I might have added, too, that even if he'd been mislaid permanent I could struggle along. First off, anybody with a name like that could be easy spared. Penrhyn! Always reminded me of a headache tablet. Where did he get such a fancy tag? I never could believe that was sprinkled on him. Listened to me like something he'd thought up himself when he saw the chance of its being used so much on four sheets and billboards. And if you'd ask me I'd said that the prospect of his not contributin' any more of them musical things to the Broadway stage wasn't good cause for decreein' a lodge of sorrow. Them last two efforts of his certainly was punk enough to excuse him from tryin' again. What if he had done the lines and lyrics to "The Buccaneer's Bride"? That didn't give him any license to unload bush-league stuff for the rest of his career, did it? Begun to look like his first big hit had been more or less of an accident. That being the case maybe it was time for him to fade out.
Course, I didn't favor Mr. Robert with all this. Him and Penrhyn Deems was old college chums together, and while they ain't been real thick in late years they have sort of kept in touch. I suspect that since Penrhyn got to ratin' himself as kind of a combination of Reggie DeKoven and George Cohan he ain't been so easy to get along with. Maybe I'm wrong, but from the few times I've seen him blowin' in here at the Corrugated that was my dope. You know.

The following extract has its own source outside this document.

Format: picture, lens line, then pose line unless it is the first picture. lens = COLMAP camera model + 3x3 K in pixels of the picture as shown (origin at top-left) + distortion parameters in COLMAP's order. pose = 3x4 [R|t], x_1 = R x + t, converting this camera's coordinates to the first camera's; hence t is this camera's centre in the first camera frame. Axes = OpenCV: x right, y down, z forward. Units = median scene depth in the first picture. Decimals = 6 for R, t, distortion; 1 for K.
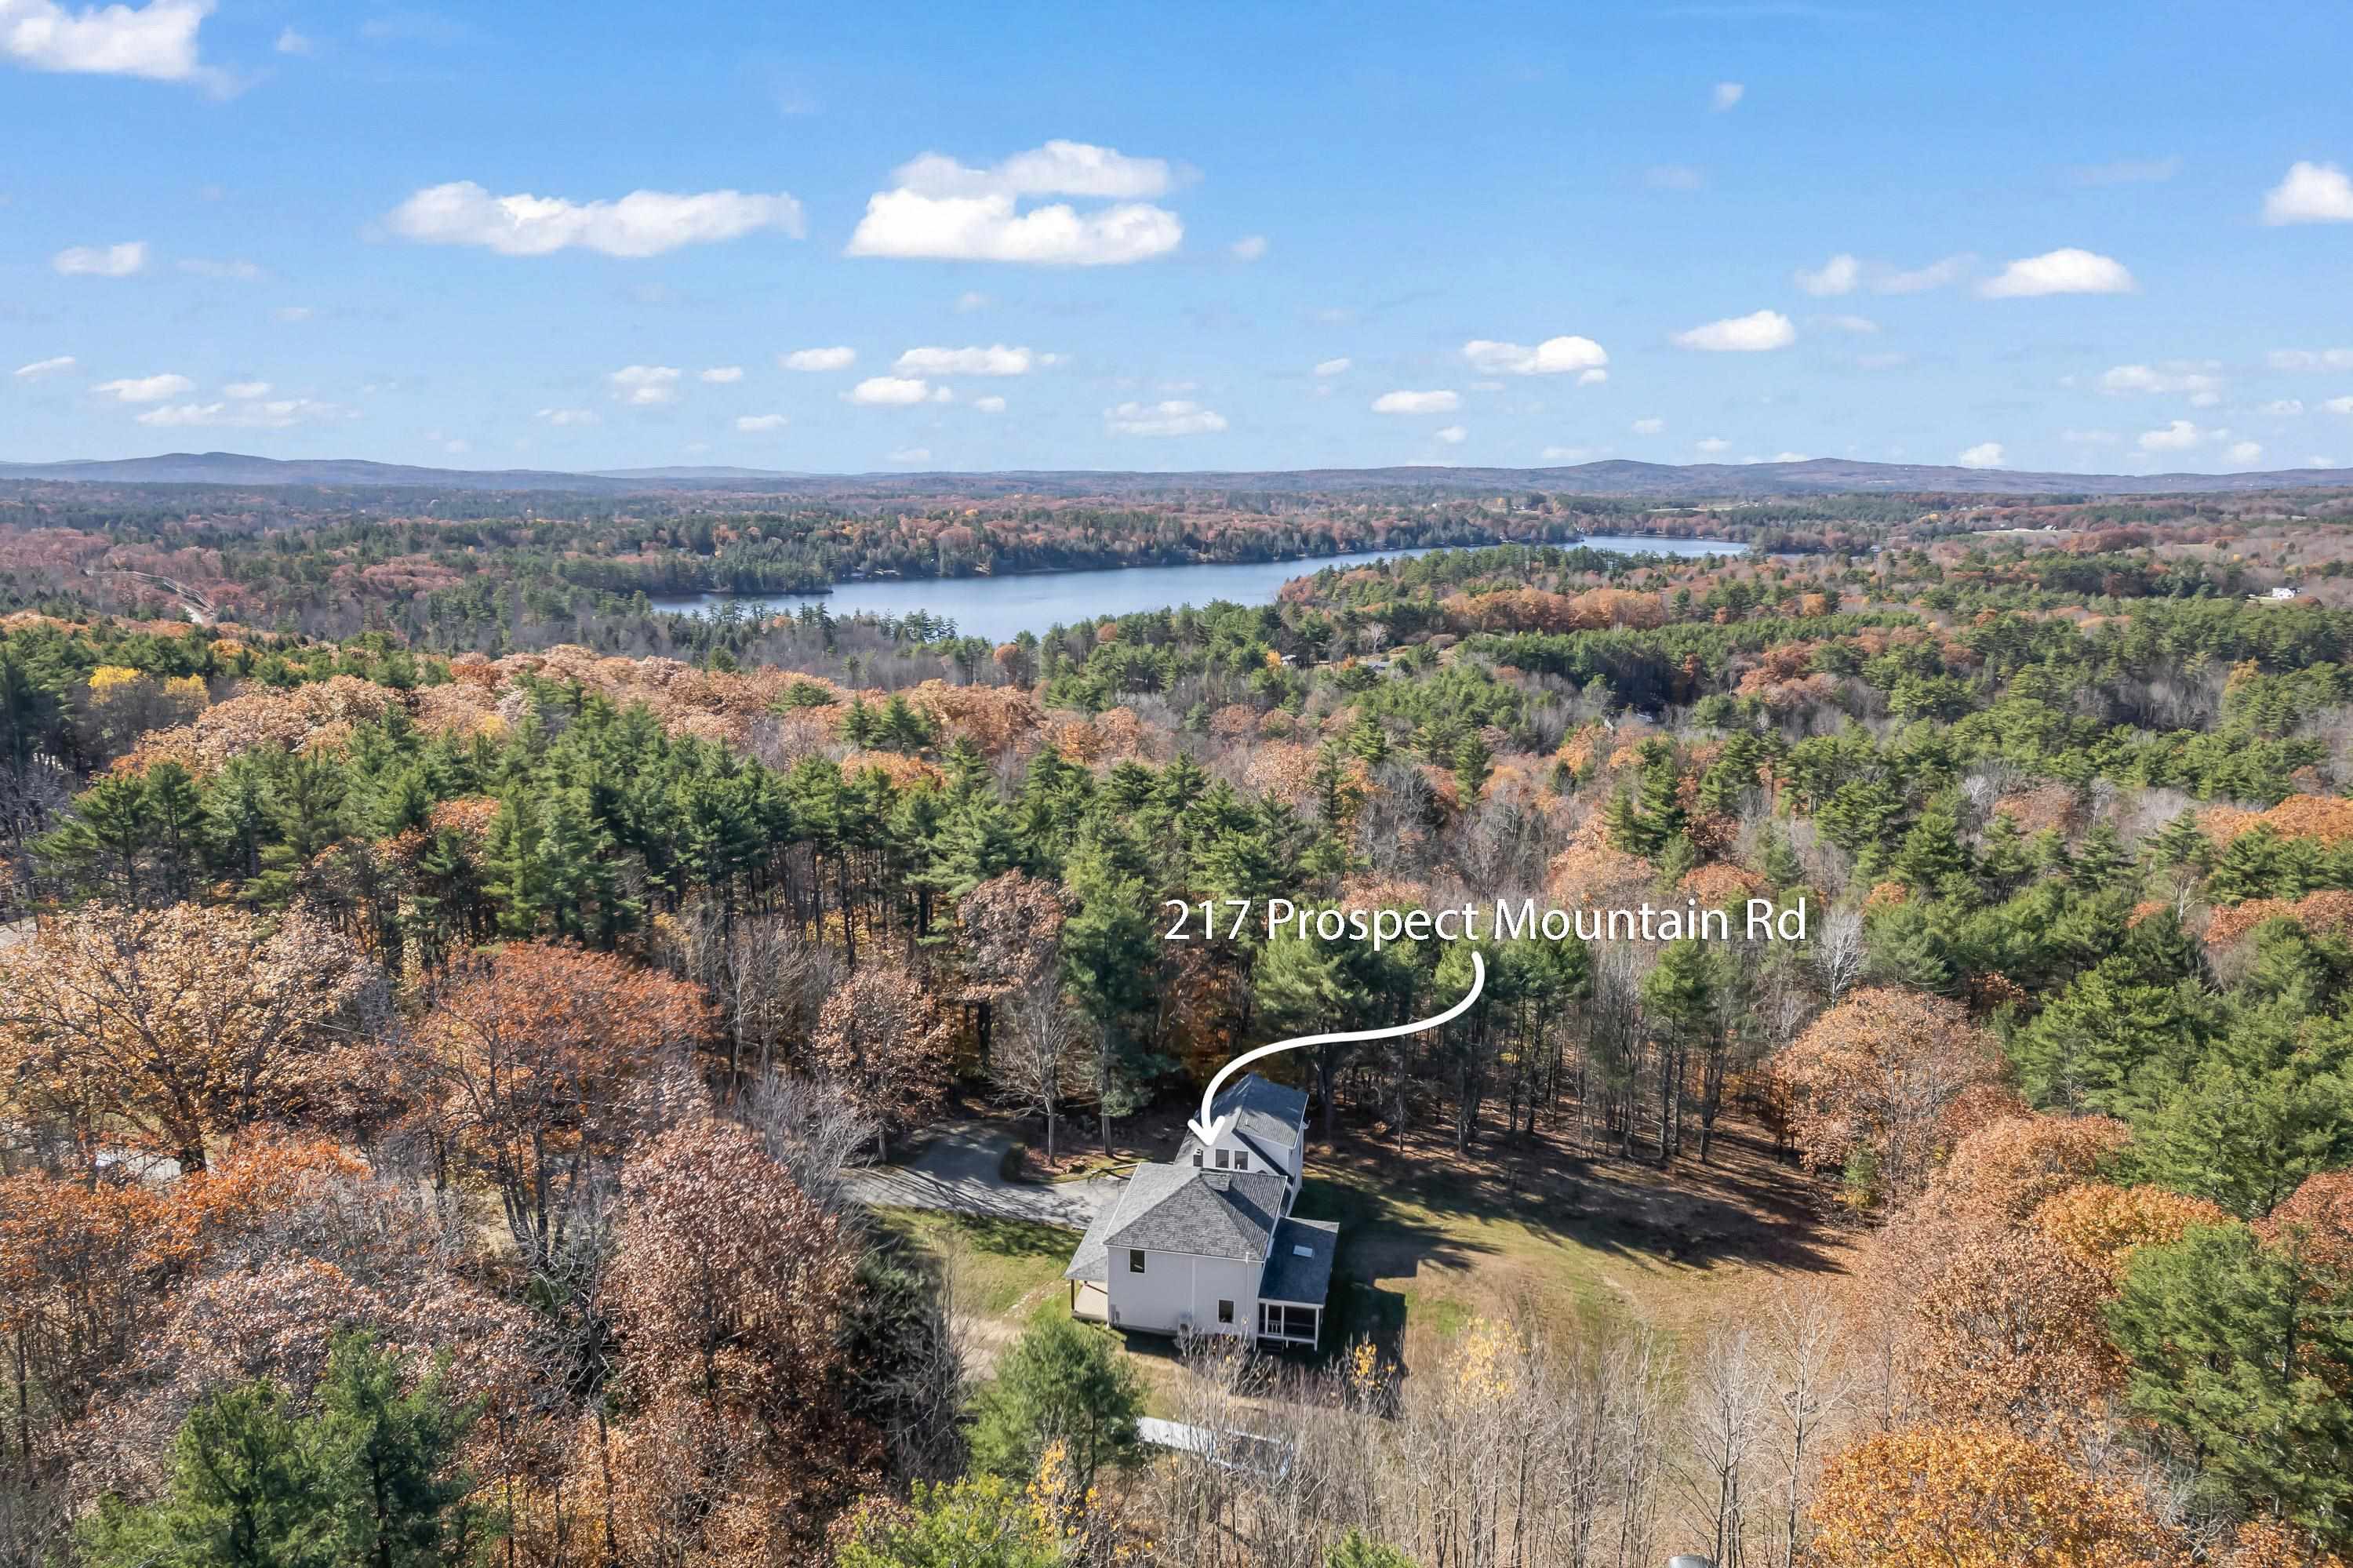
lens RADIAL K [[1509.3, 0, 1178.7], [0, 1509.3, 771.9], [0, 0, 1]] dist [-0.043958, 0.026850]
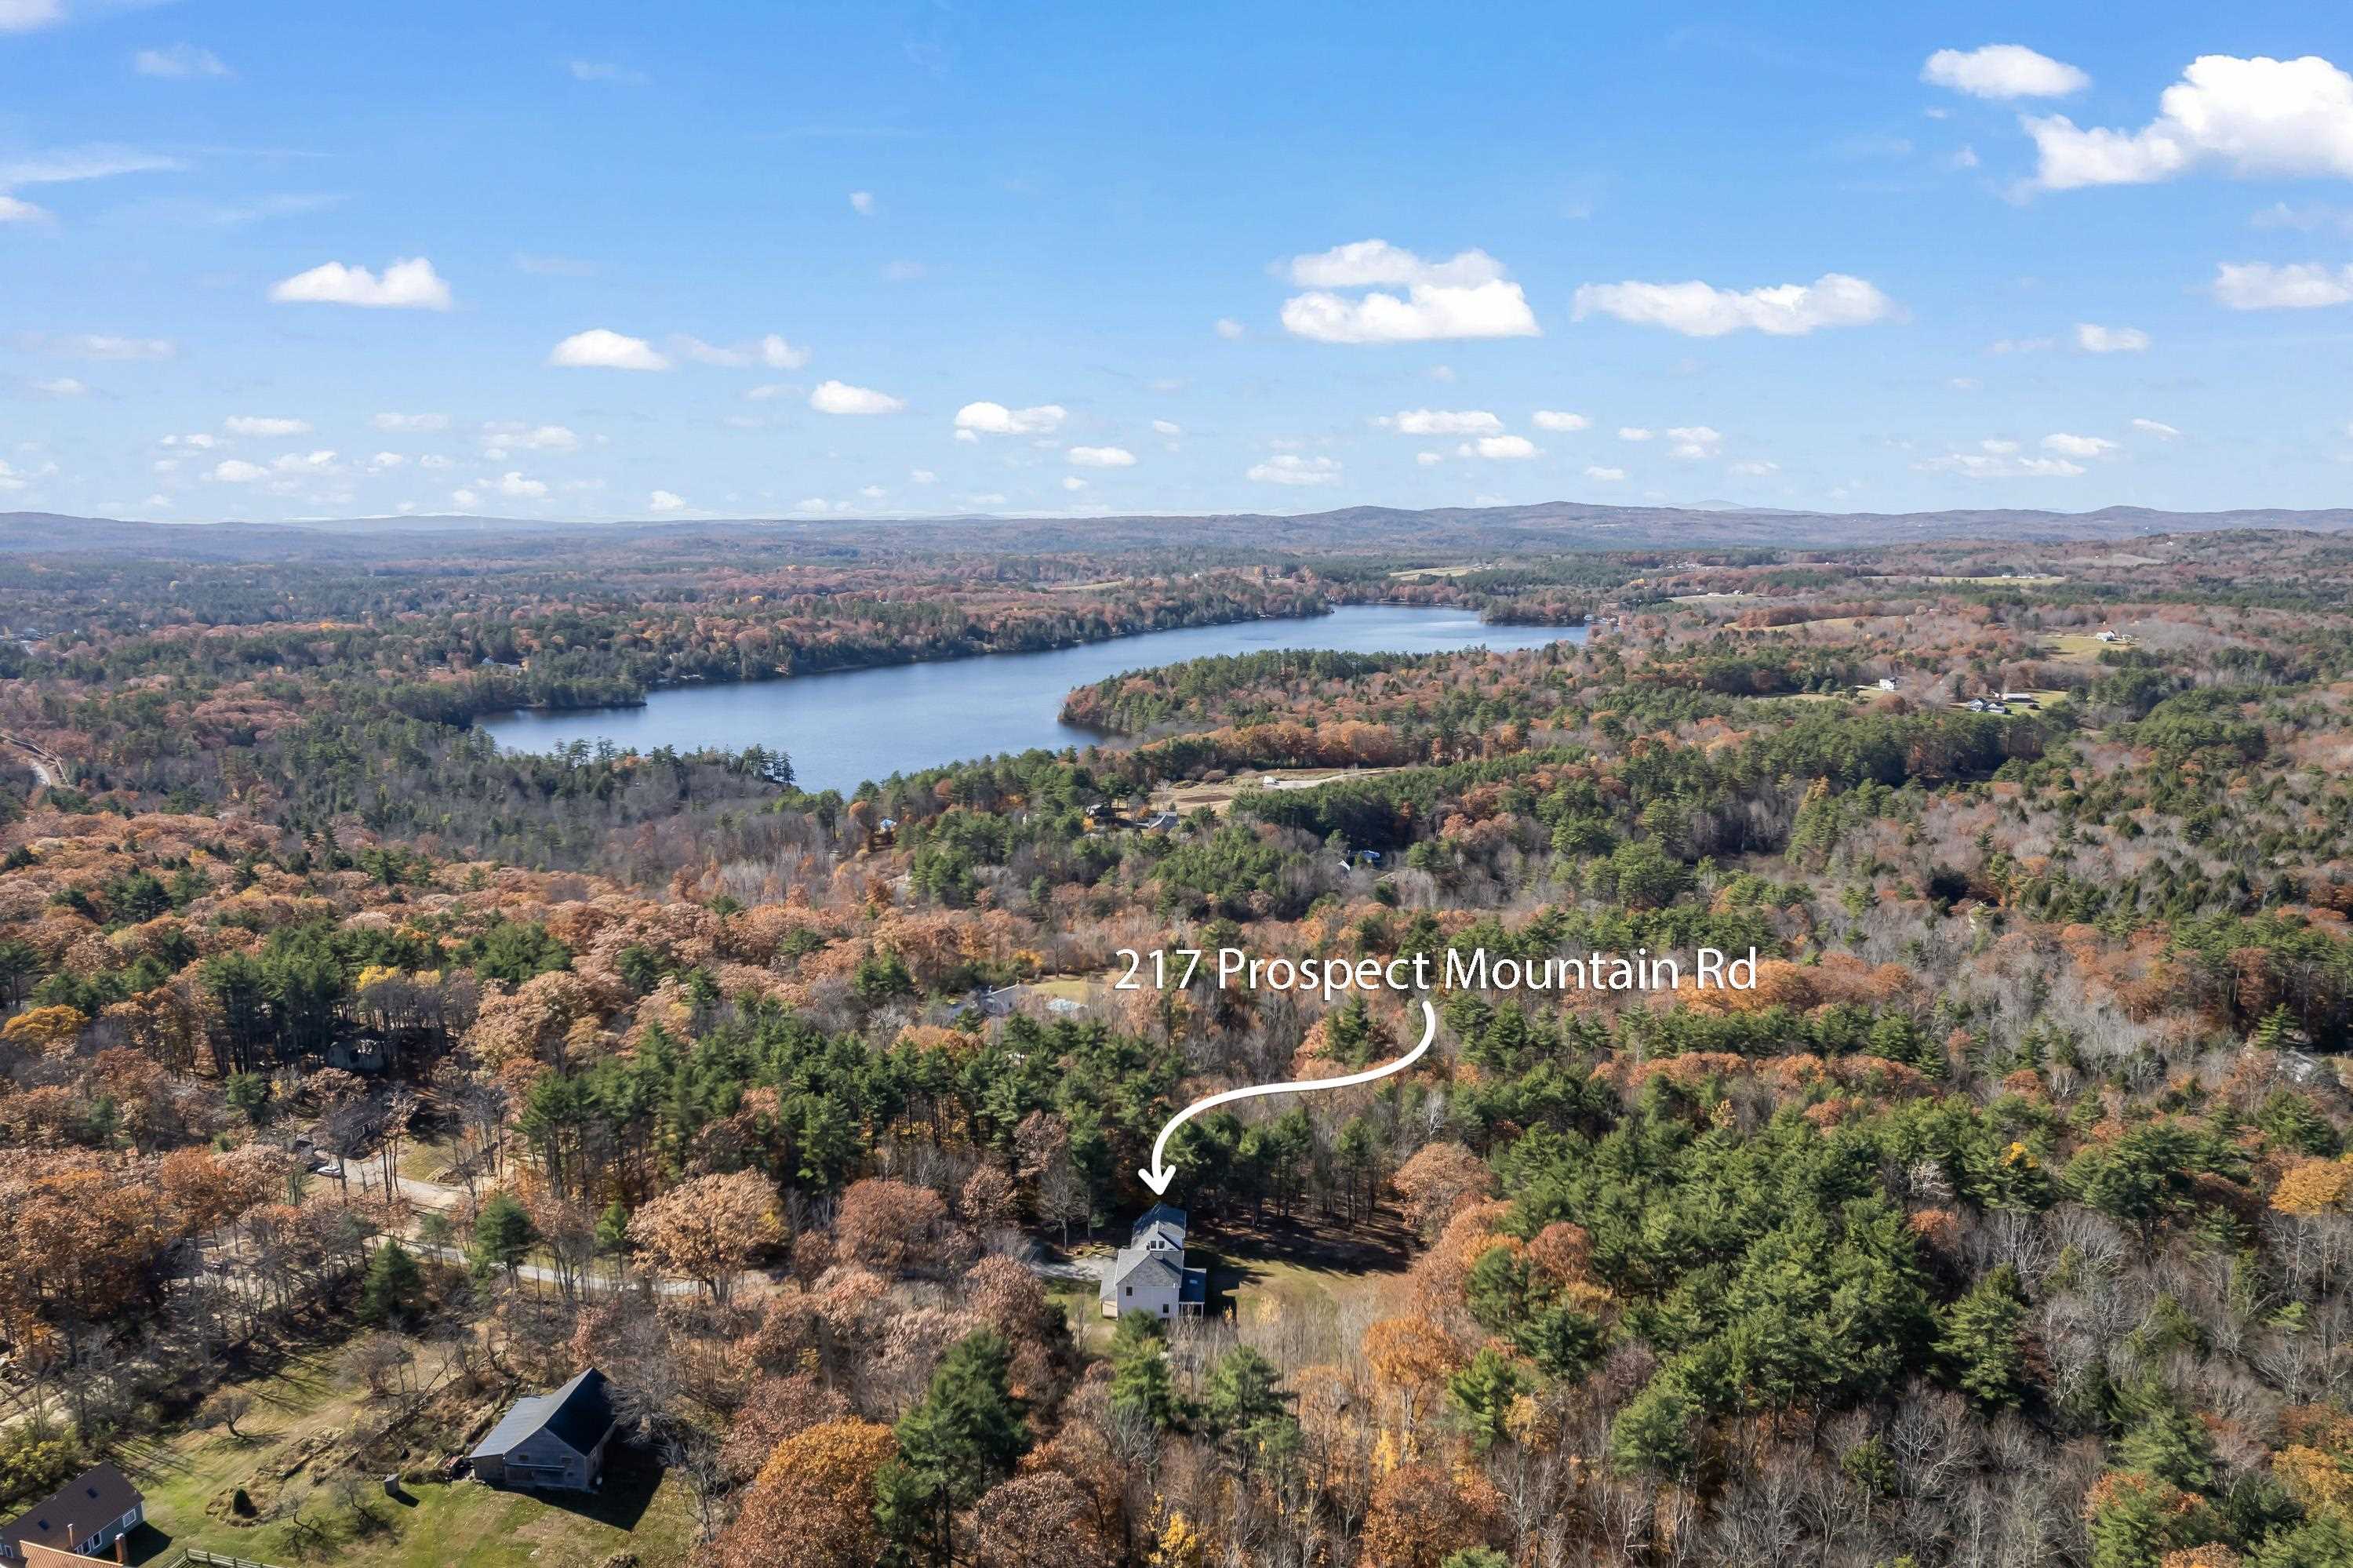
lens RADIAL K [[1509.3, 0, 1169.1], [0, 1509.3, 791.7], [0, 0, 1]] dist [-0.043958, 0.026850]
pose [[0.988672, -0.036656, 0.145544, -0.052390], [0.038410, 0.999219, -0.009259, -0.084315], [-0.145091, 0.014745, 0.989308, -0.263038]]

One of these parties who carries his chest out and walks heavy on his heels. Yes, I should judge that the ego in Penrhyn's make-up would run well over 2.75 per cent.

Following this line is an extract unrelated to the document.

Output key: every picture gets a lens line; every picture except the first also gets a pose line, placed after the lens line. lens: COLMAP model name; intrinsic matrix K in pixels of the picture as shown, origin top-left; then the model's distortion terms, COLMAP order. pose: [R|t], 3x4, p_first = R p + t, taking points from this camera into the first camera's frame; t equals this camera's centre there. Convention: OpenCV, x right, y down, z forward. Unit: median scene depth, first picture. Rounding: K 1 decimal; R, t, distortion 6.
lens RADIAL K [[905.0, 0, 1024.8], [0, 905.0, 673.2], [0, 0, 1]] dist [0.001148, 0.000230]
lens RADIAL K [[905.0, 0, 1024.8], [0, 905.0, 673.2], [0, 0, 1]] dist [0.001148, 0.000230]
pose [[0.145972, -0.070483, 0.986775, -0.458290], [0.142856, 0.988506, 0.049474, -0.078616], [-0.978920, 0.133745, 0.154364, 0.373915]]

But it takes more'n that to get him scratched from Mr. Robert's list. He's strong for keepin' up old friendships, Mr. Robert is. He remembers whatever good points they have and lets it ride at that. So he's always right there with the friendly hail whenever Penrhyn swaggers in wearin' them noisy costumes that he has such a weakness for, and with his eyebrows touched up and his cutie-boy mustache effect decoratin' that thick upper lip. How a fat party like him could work up so much personal esteem I never could understand. But they do. You watch next time you're on a subway platform, who it is that gazes most fond into the gum-machine mirrors and if it ain't mostly these blimp-built boys with a 40 belt measure then I'm wrong on my statistics. Anyway, Penrhyn is that kind.
"This is the third day that he has been missing, Torchy," says Mr. Robert, solemn.
"Yes?" says I. "Seems to me I saw an item about him in the theatrical notes yesterday, something about his being a. w. o. l. Kind of joshing, it read, like they didn't take it serious."
"That's the disgusting part of it," says Mr. Robert. "Here is a man who disappears suddenly, to whom almost anything may have happened, from being run over by a truck to robbery and murder; yet, because he happens to be connected with the theatrical business, it is referred to as if it were some kind of a joke. Why, he may be lying unidentified in some hospital, or at the bottom of the North River."
"Anybody out looking for him?" I asks.